→ **What the exercise asks**
In the material beneath, how many lines contain the word "green"? Give the count alone.
─── Input for this task ───
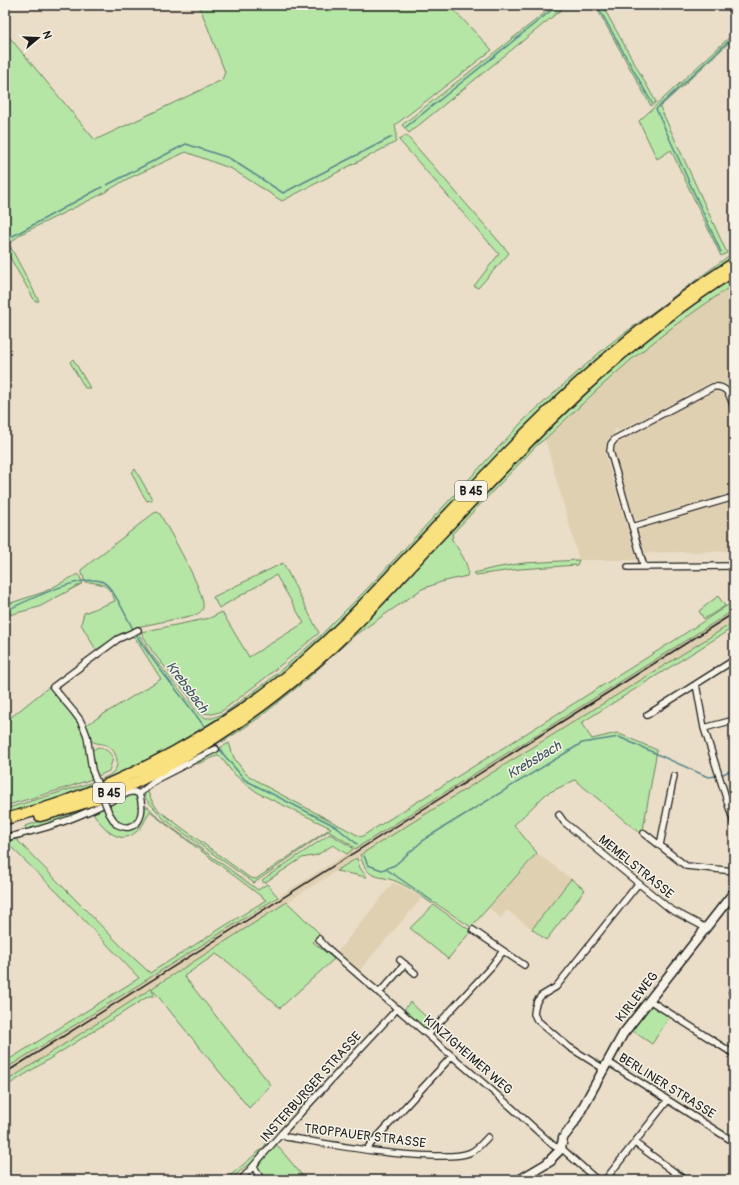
<svg xmlns="http://www.w3.org/2000/svg" width="739" height="1185" font-family="Pangolin,sans-serif">
<style>
.built{fill:#e0d0b2}
.green{fill:#b6e6a5;stroke:#698160;fill-rule:evenodd}
.lines{fill:none;stroke-linecap:round;stroke-linejoin:round}
.stream{stroke:#56868d;stroke-width:1.5}
.street-casing{stroke:#1c1c1c;stroke-width:8}
.secondary-casing{stroke:#1c1c1c;stroke-width:11}
.highway-casing{stroke:#1c1c1c;stroke-width:13}
.street{stroke:#f7f3e8;stroke-width:5.5}
.secondary{stroke:#f7f3e8;stroke-width:8}
.highway{stroke:#fae180;stroke-width:10}
.rail{stroke:#1c1c1c;stroke-width:1.5}
.street-bridge-casing{stroke:#1c1c1c;stroke-width:8;stroke-linecap:butt}
.street-bridge{stroke:#f7f3e8;stroke-width:5.5}
.labels{text-anchor:middle;dominant-baseline:central;stroke-width:3;stroke-linejoin:round;paint-order:stroke}
.shield{fill:#f7f3e8;stroke:#5e5c59;stroke-width:1}
.shield-label{font-size:12px;font-weight:bold;fill:#1c1c1c}
.street-label{font-size:13px;fill:#1c1c1c;stroke:#f7f3e8}
.water-label{font-size:14px;font-style:italic;fill:#3e5a5e;stroke:#f7f3e8}
</style>
<rect width="100%" height="100%" fill="#eadec8"/>
<filter id="ink" filterUnits="userSpaceOnUse"><feTurbulence type="fractalNoise" baseFrequency=".025" numOctaves="2"/><feDisplacementMap in="SourceGraphic" scale="8" xChannelSelector="R" yChannelSelector="G"/><feConvolveMatrix kernelMatrix="1 2 1 2 8 2 1 2 1" color-interpolation-filters="sRGB"/></filter>
<g filter="url(#ink)">
<path class="built" d="M734 284V396L732 395 731 390 726 384 720 382 712 383H710L619 431 617 428 614 430 615 433 607 442 606 448 607 452 605 454 637 560H579L545 439 597 390 632 359 674 326Z
M714 391 720 392 724 395 734 417V492L638 520 636 519 633 515 615 454V447L620 441Z
M734 501V551L644 553 639 533 641 529 644 527Z
M734 610V622L336 871 5 1082V1069Z
M537 853 571 879 532 929 507 910 501 918 489 908Z
M393 883 400 885 422 898 359 971 338 951Z"/>
<path class="green" d="M199 5H449L492 50 395 125 396 130V142L282 201 232 169 186 152 127 179 102 194 21 234 5 247V32L95 140 222 80 225 72Z
M555 5H567L409 133 402 125Z
M595 5H602L656 102 651 106Z
M734 33V38L660 107 727 253 721 256 671 150 657 159 639 121Z
M406 135 509 253 478 288 474 286 499 254 399 140Z
M10 246 39 301H35L5 249Z
M734 252V258L718 269 279 678 216 722 160 755 99 784 98 780C103 778 108 777 112 773 122 765 116 749 106 745 101 743 94 744 91 740 88 736 87 729 86 725L161 679 133 635 138 633 150 653 199 714 206 718H212L223 714 268 681 319 637 365 591 524 420 607 346Z
M734 276V284L674 326 632 359 597 390 545 439 538 444 452 534 453 537 451 538C457 548 471 565 467 576L441 582 422 589 355 635 305 681 260 717 223 742 219 738 594 383 662 326Z
M73 359 90 388H85L70 362Z
M135 469 152 499V500L147 501 140 490 132 473Z
M157 512 160 514C168 529 206 593 203 607 203 611 199 613 195 615L137 627 117 637 96 650 81 624 84 613 115 601C109 584 101 583 85 582L81 570 154 513Z
M579 560 577 565 520 569 476 575 474 573 494 568 524 563Z
M283 563 319 633 265 678 222 711 212 714 202 713 152 651 141 632 210 618 222 612 249 657 304 623 276 575 219 608 213 597Z
M78 574 83 583 39 607 5 616V605L44 592Z
M718 596 725 606 704 619 699 611Z
M734 601V610L355 849 350 844 328 831 254 883 164 819 146 799 144 794 147 790 152 801 158 810 250 878 256 879 331 828 260 794 243 782 233 773 219 755 198 764 196 761 229 743 234 758 246 774 267 787 361 837 675 640Z
M734 622V627L581 723 592 739 617 733 657 750 642 835 575 780 546 794 514 825 537 853 471 927 435 903H431C421 896 411 888 400 883 379 873 368 883 360 855Z
M50 686C63 701 80 716 85 736 88 751 87 765 92 779L59 790 5 806V722Z
M98 747C106 749 109 751 113 758L109 771 96 777 93 770 91 751Z
M93 782 95 786 77 794 5 815V809Z
M130 795 135 796C145 809 135 833 118 822 113 818 110 810 108 805Z
M101 800 102 803 58 821 26 831 25 826 67 813Z
M104 807 111 821 116 826 137 824 144 807H148L160 819 258 890 267 884 278 897 5 1069V1062L139 978 60 895 6 842H5V840ZM150 811 159 819 266 900 150 973 125 950 16 839 59 827 93 813C103 827 118 847 136 832 143 827 146 818 150 811Z
M330 834 350 846 353 849 347 854 333 845 317 855 302 858 264 883 262 880Z
M357 858 360 868 367 877 336 871Z
M571 879 585 890 546 940 532 929Z
M287 902 319 933 313 942 334 959 280 1008 228 962 216 954 184 976 271 1085 249 1108 152 989 154 996H149L5 1087V1082Z
M434 905 471 931 448 959 410 928Z
M410 1002 434 1024C431 1028 430 1030 425 1028L404 1010Z
M651 1003 670 1016 652 1044 630 1029Z
M268 1141 267 1148 254 1163 245 1167 230 1180H225L263 1148Z
M275 1143 306 1180H264L256 1165Z"/>
<g class="lines">
<path class="stream" d="M597 5 652 103
M406 127 558 5
M107 185 186 144 229 158 283 193 392 137
M11 237 102 187
M5 242 6 241
M721 252 656 109 734 36
M5 611C25 602 84 572 103 582 115 589 128 621 135 633 139 640 144 647 149 654 167 680 188 703 206 729
M215 742 224 755 245 780 335 826 357 844
M721 775 734 769
M364 856 368 865 382 870 395 865 426 838 582 743 619 737 708 777 717 776
M386 869 432 901"/>
<defs>
<path id="street" d="M632 527 734 497
M628 567 734 566
M644 567 610 451 611 444 615 439 713 387C728 385 730 397 734 408
M696 684 704 728 734 823
M647 715 734 660
M704 728 734 720
M92 770 87 736 84 728 80 720 74 712 53 687 118 639 138 630
M139 794 159 778 216 749
M109 813 116 824C120 826 125 828 129 827 144 824 143 804 139 794
M559 815 564 822 670 909 706 928
M644 833 686 866 734 871
M5 838C22 834 39 830 56 824 82 816 106 803 130 792H135L139 794
M660 845 674 776
M473 930 524 965
M319 939 325 946 511 1107 554 1146 561 1149
M400 960 415 973
M732 992 734 989
M379 993 405 964
M649 1000 734 1054
M428 1035 491 967 503 951
M608 1062 734 1142
M604 1069 569 1047 537 1020 534 1014 535 1007 537 1001 541 996 556 987 638 884
M281 1134 286 1137C335 1145 385 1155 435 1156 447 1156 458 1157 469 1153 477 1150 482 1143 488 1137
M635 1143 685 1180
M559 1146 597 1180
M368 1150 369 1146 452 1056
M254 1166 261 1180
M241 1180 281 1134 397 1009
M605 1180 668 1100"/>
<path id="secondary" d="M547 1163 561 1149 563 1138 573 1125 623 1034 734 892
M519 1180 551 1161"/>
<path id="highway" d="M40 816C74 807 109 796 141 780 200 750 255 714 305 671 351 633 391 587 431 544 524 445 617 343 734 271
M5 819C24 814 44 809 63 802 102 788 137 772 174 752 218 727 262 699 300 665 333 636 364 605 393 573 437 527 480 480 525 434 589 370 658 312 734 263"/>
</defs>
<use href="#street" class="street-casing"/>
<use href="#secondary" class="secondary-casing"/>
<use href="#highway" class="highway-casing"/>
<use href="#street" class="street"/>
<use href="#secondary" class="secondary"/>
<use href="#highway" class="highway"/>
<path class="rail" d="M5 1073 734 613"/>
<defs>
<path id="street-bridge" d="M92 770 109 813"/>
</defs>
<use href="#street-bridge" class="street-bridge-casing"/>
<use href="#street-bridge" class="street-bridge"/>
</g>
</g>
<g class="labels">
<g class="shield">
<rect x="455" y="481" width="32" height="20" rx="3"/>
<rect x="93" y="783" width="32" height="20" rx="3"/>
</g>
<g class="shield-label">
<text x="471" y="491">B 45</text>
<text x="109" y="793">B 45</text>
</g>
<g class="street-label">
<text transform="translate(636 867) rotate(39)">MEMELSTRASSE</text>
<text transform="translate(637 997) rotate(-52)">KIRLEWEG</text>
<text transform="translate(468 1055) rotate(41)">KINZIGHEIMER WEG</text>
<text transform="translate(667 1086) rotate(32)">BERLINER STRASSE</text>
<text transform="translate(311 1087) rotate(-48)">INSTERBURGER STRASSE</text>
<text transform="translate(365 1136) rotate(7)">TROPPAUER STRASSE</text>
</g>
<g class="water-label">
<text transform="translate(187 687) rotate(53)">Krebsbach</text>
<text transform="translate(534 760) rotate(-31)">Krebsbach</text>
</g>
</g>
<rect width="739" height="1185" fill="none" stroke="#f7f3e8" stroke-width="20"/>
<rect x="10" y="10" width="719" height="1165" fill="none" stroke="#1c1c1c" stroke-width="1.5" filter="url(#ink)"/>
<g transform="translate(38 38) rotate(71)" stroke="#f7f3e8" stroke-width="3" paint-order="stroke">
<path d="M0-3L7 15L0 10L-7 15Z" fill="#1c1c1c"/>
<text y="-6" font-size="11" font-weight="bold" text-anchor="middle" fill="#1c1c1c">N</text>
</g>
</svg>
───
→ **Answer to this problem**
2